# [Problem details]
Please transcribe the data exactly, with nothing left out.

# [Extracted records]
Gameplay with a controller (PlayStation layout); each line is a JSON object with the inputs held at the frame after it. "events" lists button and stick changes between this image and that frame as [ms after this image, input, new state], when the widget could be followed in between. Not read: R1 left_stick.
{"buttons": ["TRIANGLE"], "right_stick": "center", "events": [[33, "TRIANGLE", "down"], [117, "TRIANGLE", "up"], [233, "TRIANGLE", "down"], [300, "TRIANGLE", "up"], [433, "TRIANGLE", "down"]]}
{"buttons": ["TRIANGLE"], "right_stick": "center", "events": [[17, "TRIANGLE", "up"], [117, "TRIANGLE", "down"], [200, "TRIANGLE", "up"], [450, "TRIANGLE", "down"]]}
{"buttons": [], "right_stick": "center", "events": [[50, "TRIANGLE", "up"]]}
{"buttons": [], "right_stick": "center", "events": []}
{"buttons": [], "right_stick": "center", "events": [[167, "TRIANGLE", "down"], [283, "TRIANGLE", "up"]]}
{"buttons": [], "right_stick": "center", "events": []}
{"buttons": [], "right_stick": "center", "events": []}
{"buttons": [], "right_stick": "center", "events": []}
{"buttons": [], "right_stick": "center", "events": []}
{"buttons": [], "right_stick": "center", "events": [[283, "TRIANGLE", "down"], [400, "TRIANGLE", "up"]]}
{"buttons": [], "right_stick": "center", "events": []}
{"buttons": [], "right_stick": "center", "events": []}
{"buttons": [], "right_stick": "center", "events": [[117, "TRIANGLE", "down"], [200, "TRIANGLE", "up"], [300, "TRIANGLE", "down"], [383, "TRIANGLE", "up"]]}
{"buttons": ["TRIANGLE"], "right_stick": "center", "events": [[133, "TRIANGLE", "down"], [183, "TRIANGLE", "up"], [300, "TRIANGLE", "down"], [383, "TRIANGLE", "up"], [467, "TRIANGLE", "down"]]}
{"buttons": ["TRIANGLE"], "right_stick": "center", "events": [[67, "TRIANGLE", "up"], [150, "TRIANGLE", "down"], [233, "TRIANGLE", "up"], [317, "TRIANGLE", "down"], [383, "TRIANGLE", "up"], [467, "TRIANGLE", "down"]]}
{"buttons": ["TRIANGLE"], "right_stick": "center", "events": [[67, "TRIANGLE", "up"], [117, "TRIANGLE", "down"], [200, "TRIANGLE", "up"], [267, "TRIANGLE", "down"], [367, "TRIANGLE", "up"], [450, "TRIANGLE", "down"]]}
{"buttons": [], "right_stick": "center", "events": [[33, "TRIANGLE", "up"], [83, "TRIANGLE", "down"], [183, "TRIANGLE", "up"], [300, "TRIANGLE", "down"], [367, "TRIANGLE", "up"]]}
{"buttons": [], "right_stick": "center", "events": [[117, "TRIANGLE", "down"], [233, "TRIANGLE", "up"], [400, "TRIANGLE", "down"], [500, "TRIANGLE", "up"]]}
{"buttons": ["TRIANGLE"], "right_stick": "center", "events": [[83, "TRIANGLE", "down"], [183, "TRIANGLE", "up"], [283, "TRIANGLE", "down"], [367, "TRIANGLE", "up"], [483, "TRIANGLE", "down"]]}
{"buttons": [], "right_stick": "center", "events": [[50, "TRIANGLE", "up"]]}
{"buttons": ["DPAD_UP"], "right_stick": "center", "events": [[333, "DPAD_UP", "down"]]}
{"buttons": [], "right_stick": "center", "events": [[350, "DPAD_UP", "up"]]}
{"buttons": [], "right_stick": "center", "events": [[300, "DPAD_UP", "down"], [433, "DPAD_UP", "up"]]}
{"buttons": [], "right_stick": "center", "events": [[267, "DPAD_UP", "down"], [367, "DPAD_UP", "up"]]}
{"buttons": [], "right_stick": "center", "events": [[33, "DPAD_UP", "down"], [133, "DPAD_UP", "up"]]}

# [Result for this exercise]
Gameplay with a controller (PlayStation layout); each line is a JSON object with the inputs held at the frame after it. "events" lists button and stick changes between this image and that frame as [ms after this image, input, new state], when the widget could be followed in between. Not read: R1 left_stick.
{"buttons": ["TRIANGLE"], "right_stick": "center", "events": [[33, "TRIANGLE", "down"], [117, "TRIANGLE", "up"], [233, "TRIANGLE", "down"], [300, "TRIANGLE", "up"], [433, "TRIANGLE", "down"]]}
{"buttons": ["TRIANGLE"], "right_stick": "center", "events": [[17, "TRIANGLE", "up"], [117, "TRIANGLE", "down"], [200, "TRIANGLE", "up"], [450, "TRIANGLE", "down"]]}
{"buttons": [], "right_stick": "center", "events": [[50, "TRIANGLE", "up"]]}
{"buttons": [], "right_stick": "center", "events": []}
{"buttons": [], "right_stick": "center", "events": [[167, "TRIANGLE", "down"], [283, "TRIANGLE", "up"]]}
{"buttons": [], "right_stick": "center", "events": []}
{"buttons": [], "right_stick": "center", "events": []}
{"buttons": [], "right_stick": "center", "events": []}
{"buttons": [], "right_stick": "center", "events": []}
{"buttons": [], "right_stick": "center", "events": [[283, "TRIANGLE", "down"], [400, "TRIANGLE", "up"]]}
{"buttons": [], "right_stick": "center", "events": []}
{"buttons": [], "right_stick": "center", "events": []}
{"buttons": [], "right_stick": "center", "events": [[117, "TRIANGLE", "down"], [200, "TRIANGLE", "up"], [300, "TRIANGLE", "down"], [383, "TRIANGLE", "up"]]}
{"buttons": ["TRIANGLE"], "right_stick": "center", "events": [[133, "TRIANGLE", "down"], [183, "TRIANGLE", "up"], [300, "TRIANGLE", "down"], [383, "TRIANGLE", "up"], [467, "TRIANGLE", "down"]]}
{"buttons": ["TRIANGLE"], "right_stick": "center", "events": [[67, "TRIANGLE", "up"], [150, "TRIANGLE", "down"], [233, "TRIANGLE", "up"], [317, "TRIANGLE", "down"], [383, "TRIANGLE", "up"], [467, "TRIANGLE", "down"]]}
{"buttons": ["TRIANGLE"], "right_stick": "center", "events": [[67, "TRIANGLE", "up"], [117, "TRIANGLE", "down"], [200, "TRIANGLE", "up"], [267, "TRIANGLE", "down"], [367, "TRIANGLE", "up"], [450, "TRIANGLE", "down"]]}
{"buttons": [], "right_stick": "center", "events": [[33, "TRIANGLE", "up"], [83, "TRIANGLE", "down"], [183, "TRIANGLE", "up"], [300, "TRIANGLE", "down"], [367, "TRIANGLE", "up"]]}
{"buttons": [], "right_stick": "center", "events": [[117, "TRIANGLE", "down"], [233, "TRIANGLE", "up"], [400, "TRIANGLE", "down"], [500, "TRIANGLE", "up"]]}
{"buttons": ["TRIANGLE"], "right_stick": "center", "events": [[83, "TRIANGLE", "down"], [183, "TRIANGLE", "up"], [283, "TRIANGLE", "down"], [367, "TRIANGLE", "up"], [483, "TRIANGLE", "down"]]}
{"buttons": [], "right_stick": "center", "events": [[50, "TRIANGLE", "up"]]}
{"buttons": ["DPAD_UP"], "right_stick": "center", "events": [[333, "DPAD_UP", "down"]]}
{"buttons": [], "right_stick": "center", "events": [[350, "DPAD_UP", "up"]]}
{"buttons": [], "right_stick": "center", "events": [[300, "DPAD_UP", "down"], [433, "DPAD_UP", "up"]]}
{"buttons": [], "right_stick": "center", "events": [[267, "DPAD_UP", "down"], [367, "DPAD_UP", "up"]]}
{"buttons": [], "right_stick": "center", "events": [[33, "DPAD_UP", "down"], [133, "DPAD_UP", "up"]]}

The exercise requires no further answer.